By Susan Gately - 27 January, 2017
If the Fossil Fuel Divestment Bill is passed, Ireland will be the first country to ban investment of public money into the fossil fuel industry, says Trócaire director.
The Fossil Fuel Divestment Bill, a Private Member’s Bill introduced by Independent TD Thomas Pringle, passed through its second stage in the Dáil yesterday and now moves on to Committee Stage.
Government amendments to the short bill, which will forbid the Ireland Strategic Investment Fund (ISIF) from investing in assets in fossil fuel companies and compel it to divest itself of any such assets within five years of the passing of the act, were defeated by 90 votes to 53.
Welcoming the “ground-breaking environmental Bill that will benefit the poorest communities in the world”, Executive Director of Trócaire Éamonn Meehan said the “support of a majority in the Dáil for this Bill is an incredibly important moment for the climate justice movement in Ireland and will inspire other countries to follow our lead.
“Major cities from Copenhagen to Berlin to Sydney have already committed to divest from the fossil fuel industry. However, if the Fossil Fuel Divestment Bill is passed, Ireland would be the first country to ban investment of public money into the fossil fuel industry.”
The investment strategy of the ISIF (formerly the National Pension Reserve Fund) already places a strong emphasis on sustainability and a low carbon transition. However, according to a Trócaire briefing document, an independent study of the National Treasury Management Agency’s (NTMA) Annual report in 2015 said the ISIF had more than €100 million invested in the fossil fuel industry.
“These are legacy investments inherited from the Fund’s predecessor, the National Pension Reserve Fund,” the briefing document continues. “While this represents a small percentage of the ISIF’s overall assets, the carbon potential of the companies invested in is of critical importance. Out of the eight oil, gas and coal companies with greatest responsibility for cumulative global carbon emissions, at least four were in the ISIF’s 2015 portfolio.”
The passage of the Fossil Fuel Divestment Bill will mean that semi-state companies such as ESB and Bord na Móna will not be eligible to receive investment from the ISIF in the future.
Since 2011 there has been a huge growth in the Global Fossil Fuel Divestment movement which began on university campuses in the US. Since then it has become the fastest growing divestment movement in history. According to a report produced by Arabella investment advisors in December 2016, the value of investment funds committed to selling off fossil fuel assets had jumped to $5.2 trillion, doubling in just over a year.

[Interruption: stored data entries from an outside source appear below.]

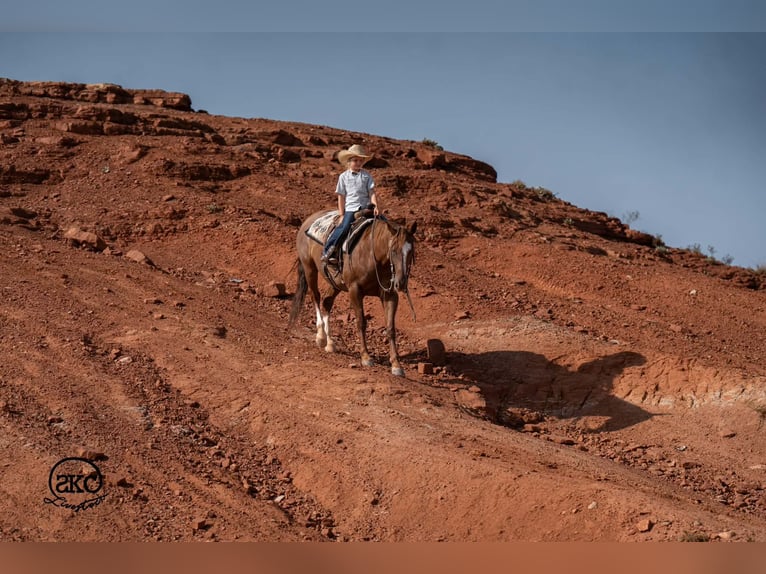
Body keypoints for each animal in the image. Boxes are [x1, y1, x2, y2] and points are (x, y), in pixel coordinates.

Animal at [289, 210, 417, 376]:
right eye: (393, 250)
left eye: (411, 251)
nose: (400, 283)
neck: (373, 255)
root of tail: (309, 220)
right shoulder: (355, 290)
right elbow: (361, 322)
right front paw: (366, 357)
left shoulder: (390, 295)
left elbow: (390, 328)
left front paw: (396, 365)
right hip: (309, 268)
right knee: (315, 296)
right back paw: (321, 337)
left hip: (335, 282)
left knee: (327, 302)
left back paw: (330, 343)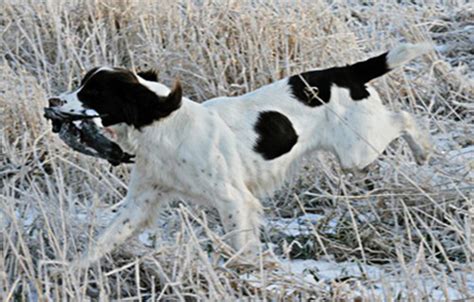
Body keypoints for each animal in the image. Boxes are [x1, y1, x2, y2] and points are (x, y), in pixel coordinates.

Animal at [49, 43, 434, 266]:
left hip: (358, 150)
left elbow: (239, 247)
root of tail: (347, 71)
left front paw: (245, 272)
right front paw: (70, 273)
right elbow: (102, 242)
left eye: (92, 93)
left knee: (404, 118)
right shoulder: (141, 202)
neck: (163, 123)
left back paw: (424, 152)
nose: (52, 101)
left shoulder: (234, 199)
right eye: (81, 84)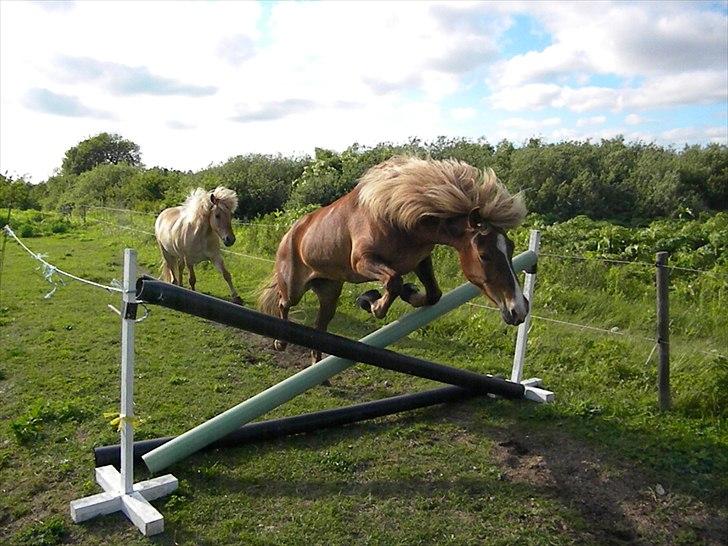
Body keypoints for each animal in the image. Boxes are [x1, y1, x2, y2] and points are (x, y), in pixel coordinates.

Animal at [258, 156, 528, 362]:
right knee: (283, 303)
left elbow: (433, 294)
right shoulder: (362, 261)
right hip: (294, 287)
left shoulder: (419, 260)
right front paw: (370, 301)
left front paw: (409, 293)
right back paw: (280, 343)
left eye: (511, 248)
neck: (398, 218)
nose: (519, 310)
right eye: (484, 255)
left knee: (320, 326)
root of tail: (291, 232)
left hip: (329, 292)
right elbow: (393, 281)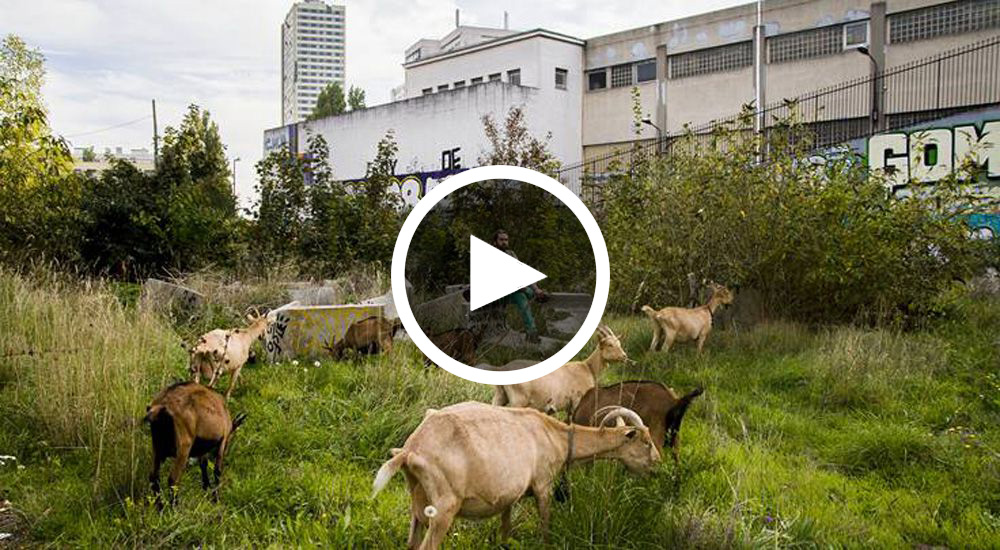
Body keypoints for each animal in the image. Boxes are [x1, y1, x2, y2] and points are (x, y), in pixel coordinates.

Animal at [372, 402, 660, 550]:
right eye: (645, 442)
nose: (658, 466)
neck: (555, 435)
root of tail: (411, 450)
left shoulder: (508, 497)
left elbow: (506, 529)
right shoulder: (543, 485)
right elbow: (545, 526)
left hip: (418, 502)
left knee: (412, 542)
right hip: (445, 507)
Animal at [490, 326, 624, 416]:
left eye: (619, 343)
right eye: (610, 344)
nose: (624, 356)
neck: (588, 368)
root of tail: (502, 369)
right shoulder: (577, 401)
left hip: (501, 396)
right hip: (518, 400)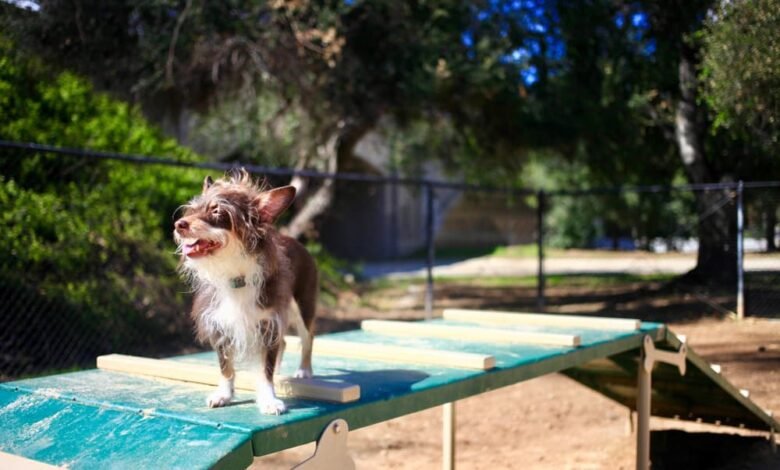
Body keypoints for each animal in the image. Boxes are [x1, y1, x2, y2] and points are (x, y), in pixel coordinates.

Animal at [174, 169, 316, 414]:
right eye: (192, 210)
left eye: (217, 210)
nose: (178, 224)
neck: (235, 275)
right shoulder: (220, 325)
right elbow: (226, 367)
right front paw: (224, 395)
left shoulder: (268, 323)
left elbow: (265, 370)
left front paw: (269, 399)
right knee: (284, 343)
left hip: (303, 309)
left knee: (307, 339)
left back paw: (304, 370)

An article in the Guardian cited Lou Allstadt, a former senior executive at Mobil Oil, as saying that “Divestment is speeding up the clock on the final accounting that will show fossil fuels are out and clean energy is in.”

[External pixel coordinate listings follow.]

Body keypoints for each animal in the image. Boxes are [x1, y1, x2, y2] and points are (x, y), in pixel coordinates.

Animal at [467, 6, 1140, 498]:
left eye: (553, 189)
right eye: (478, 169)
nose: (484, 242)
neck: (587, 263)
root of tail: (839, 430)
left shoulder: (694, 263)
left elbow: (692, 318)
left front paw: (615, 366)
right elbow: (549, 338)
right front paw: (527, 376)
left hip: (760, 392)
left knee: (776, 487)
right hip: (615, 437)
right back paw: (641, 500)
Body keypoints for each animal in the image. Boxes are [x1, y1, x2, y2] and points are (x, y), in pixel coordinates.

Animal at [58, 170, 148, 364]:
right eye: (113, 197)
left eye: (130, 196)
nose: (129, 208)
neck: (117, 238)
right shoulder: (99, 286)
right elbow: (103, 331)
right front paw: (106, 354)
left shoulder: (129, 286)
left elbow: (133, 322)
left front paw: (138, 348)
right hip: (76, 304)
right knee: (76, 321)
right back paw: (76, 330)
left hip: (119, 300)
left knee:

Scientists have shown that most existing fossil fuel reserves cannot be burned without causing dangerous climate change. Campaigners argue this makes fossil fuel companies – which are spending billions exploring for even more coal, oil and gas – bad investments on both moral and financial grounds.

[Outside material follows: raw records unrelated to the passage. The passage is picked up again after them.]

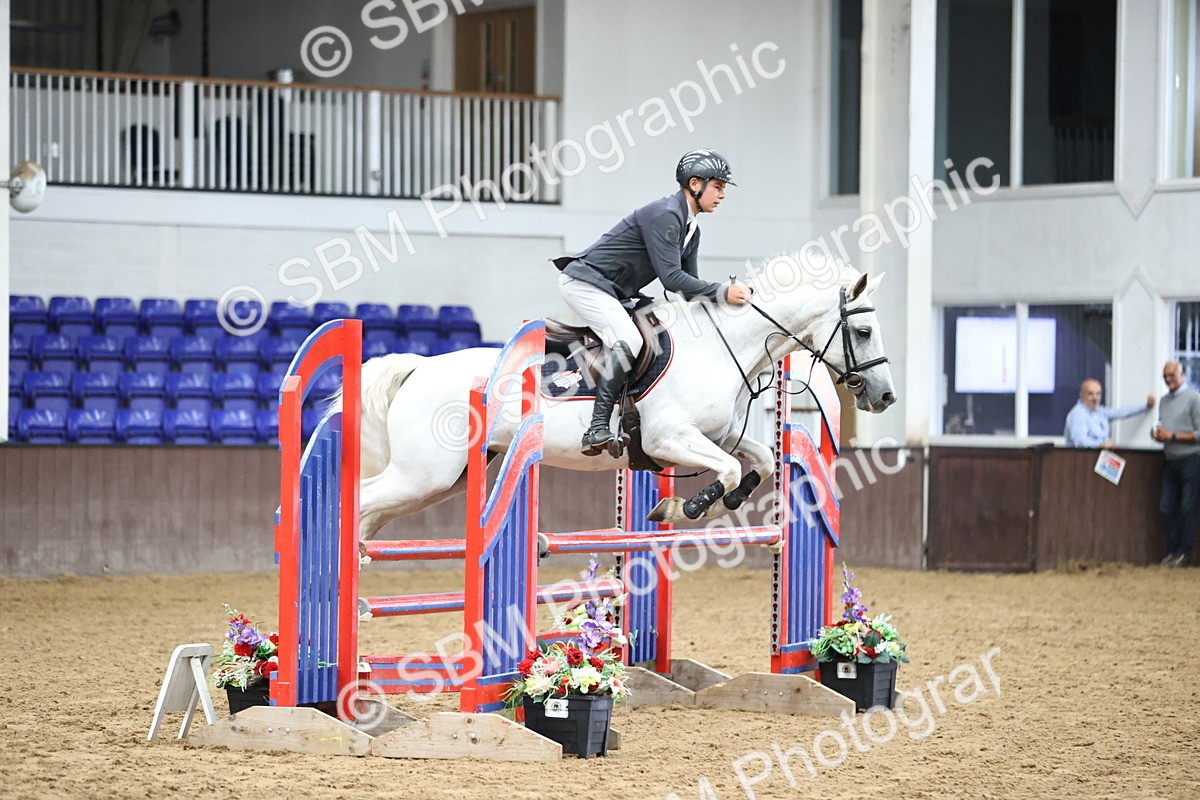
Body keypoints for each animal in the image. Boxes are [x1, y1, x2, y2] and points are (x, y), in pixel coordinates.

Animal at [353, 263, 896, 538]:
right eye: (864, 332)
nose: (886, 397)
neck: (722, 347)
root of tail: (420, 366)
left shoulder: (720, 436)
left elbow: (759, 462)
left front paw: (714, 504)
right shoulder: (668, 438)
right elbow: (726, 471)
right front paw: (684, 507)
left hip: (449, 480)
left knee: (372, 514)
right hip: (425, 473)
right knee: (361, 500)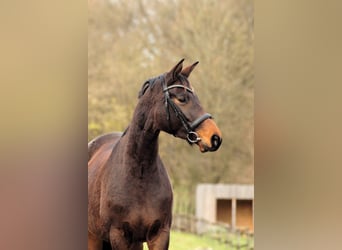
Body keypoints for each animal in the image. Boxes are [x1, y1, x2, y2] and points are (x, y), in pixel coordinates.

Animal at [87, 59, 222, 249]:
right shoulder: (119, 235)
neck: (139, 173)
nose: (215, 138)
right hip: (93, 237)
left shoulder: (159, 235)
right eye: (182, 99)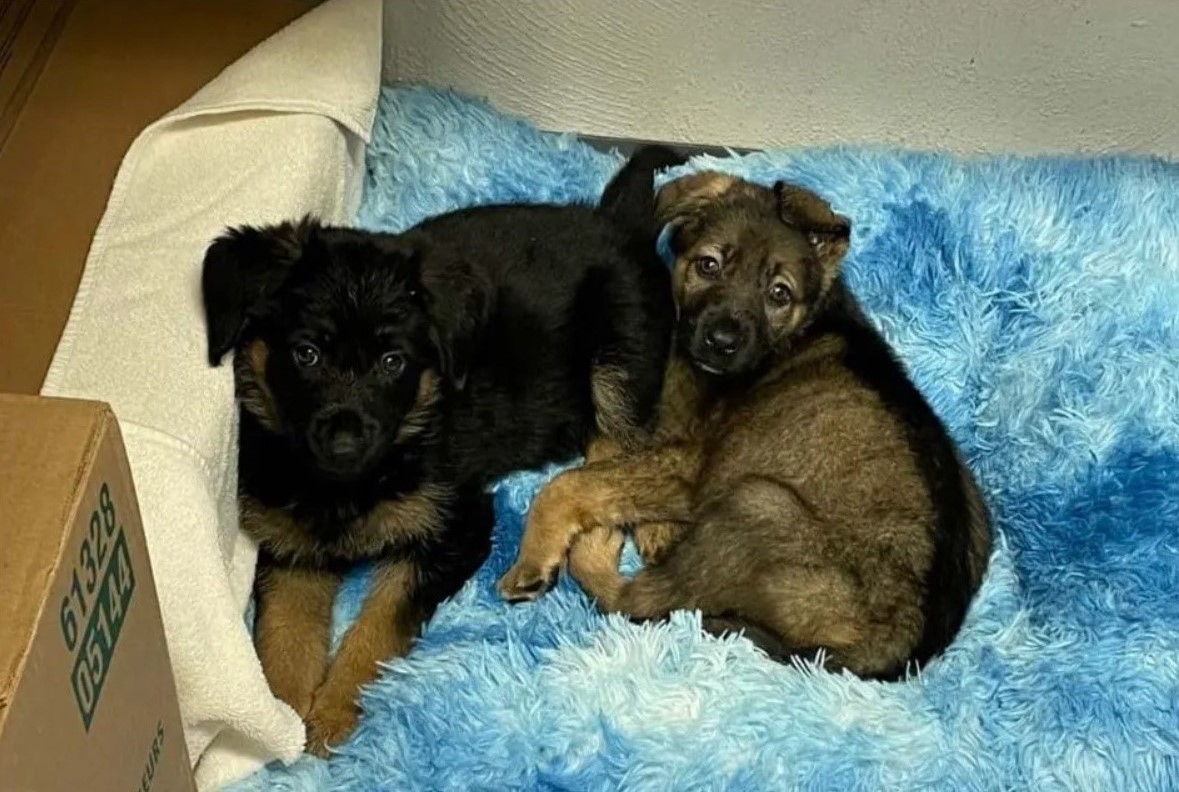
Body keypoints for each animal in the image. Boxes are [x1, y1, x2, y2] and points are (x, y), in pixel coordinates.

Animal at [202, 146, 683, 749]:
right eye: (305, 354)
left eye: (393, 363)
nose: (343, 443)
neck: (349, 484)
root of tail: (618, 223)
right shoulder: (292, 546)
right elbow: (281, 639)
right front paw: (282, 727)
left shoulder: (456, 524)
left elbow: (380, 624)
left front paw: (334, 712)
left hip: (620, 358)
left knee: (618, 456)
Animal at [499, 169, 995, 678]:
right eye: (709, 265)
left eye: (779, 293)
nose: (721, 341)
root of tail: (899, 649)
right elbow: (604, 455)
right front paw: (648, 526)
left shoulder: (693, 463)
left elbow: (573, 482)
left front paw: (537, 556)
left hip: (753, 502)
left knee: (634, 599)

The article continued: “If the world’s governments fulfil their pledges to tackle climate change by cutting carbon emissions, many fossil fuel reserves would have to be kept in the ground, potentially wasting trillions of investors’ money. This risk is now being taken seriously at the highest level, including the Bank of England, World Bank and the G20’s financial stability board.”
Currently at least 689 institutions, with an asset base of $5.44 trillion, have committed to divest fossil fuel investments, including the British Medical Association (BMA), the Rockefeller Brothers Fund, more than seventy pension funds, a hundred educational institutions and seventy cities across the US, Europe and Oceania, including Berlin, Bristol, Copenhagen, Oslo, Oxford, Paris, Sydney and San Francisco.
In Ireland a number of educational institutions have promised to divest themselves of fossil fuel investments: Trinity College Dublin, NUI Maynooth and NUI Galway. In November 2016 twenty-five different groups and networks from across the country sent submissions to government ministers and more than fifty TDs and senators signed a letter to the Minister for Finance, supporting their constituents’ call to divest the ISIF from fossil fuels.
“The Irish political system is now finally acknowledging what the overwhelming majority of people already know: that to have a fighting chance to combat catastrophic climate change we must phase out fossil fuels and stop the growth of the industry that is driving this crisis,” said Éamonn Meehan. “I have seen it on the ground, from Malawi to Honduras, climate change is decimating the world’s poorest communities.”